◆ **Exercise passage**
────────────────

Data Mining For XML Query-Answering Support Along With Path-Join Algorithm

*-** Department of Information Technology, Dr. Sivanthi Aditanar College of Engineering. Thiruchendur, Tamil Nadu.

Abstract

Extensible Markup Language (XML) has become a de facto standard for storing, sharing and exchanging information across heterogeneous platforms. The XML content is growing day-by-day in rapid pace. Enterprises need to make queries on XML databases frequently. As huge XML data is available, it is a challenging task to extract required data from the XML database. It is computationally expensive to answer queries without any support. In this paper, the authors have presented a technique known as Tree-based Association Rules (TARs) mined rules that provide required information on structure and content of XML file and the TARs are also stored in XML format. The mined knowledge (TARs) is used later for XML query answering support. This enables quick and accurate answering. Distributed query processing is used to relate two or more databases using sedna tool. To search information from xml document, an algorithm called path-join algorithm is used. They also developed a prototype application to demonstrate the efficiency of the proposed system. The empirical results are very positive and query answering is expected to be useful in real time applications.

────────────────

◆ **Supplied data**

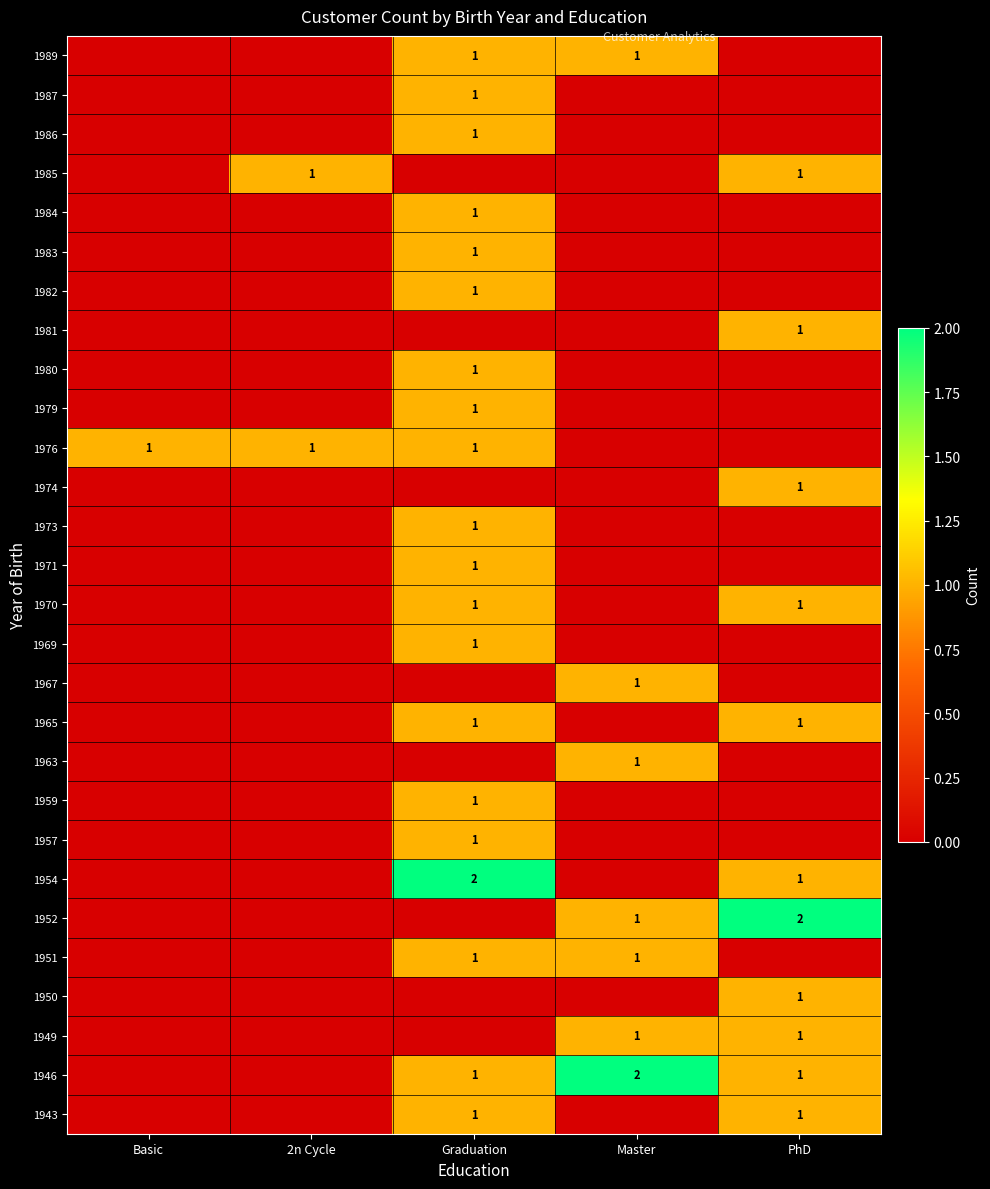

Which label corresponds to the largest value in the chart?

Master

────────────────

◆ **Your goal**
Extend the abstract on mining tree-based association rules for XML query answering, starting after its final sentence.

◆ **Output below**
Keywords :

XML;
Query Answering Support;
Data Mining;
Tree-Based Association Rules;
Sedna Tool;
Path-Join Algorithm.;

Introduction

XML [3] has become a popular format for storing and sharing data across heterogeneous platforms. The XML format is neutral, flexible and interoperable. It is widely used in applications as it can allow applications to have communication, though they are built on different platforms. The XML documents are plenty in enterprises and the data retrieval can be done in two ways. The first approach is that the user gives keywords and the program searches for relevant documents. The second approach has given the XML queries that are answered. The first approach is done using conventional information retrieval [9] technique that works on the search process based on the given search word. With respect to query answering, it is not easy to process such request. To make this searching easy, this paper presents a data mining for XML query answering support. The XML documents are validated by either DTD or schema. However, schema presence is not mandatory to process XML file .This paper presents a data mining framework for XML query answering support. The XML documents essence is extracted and kept in another XML file in the form of TARs.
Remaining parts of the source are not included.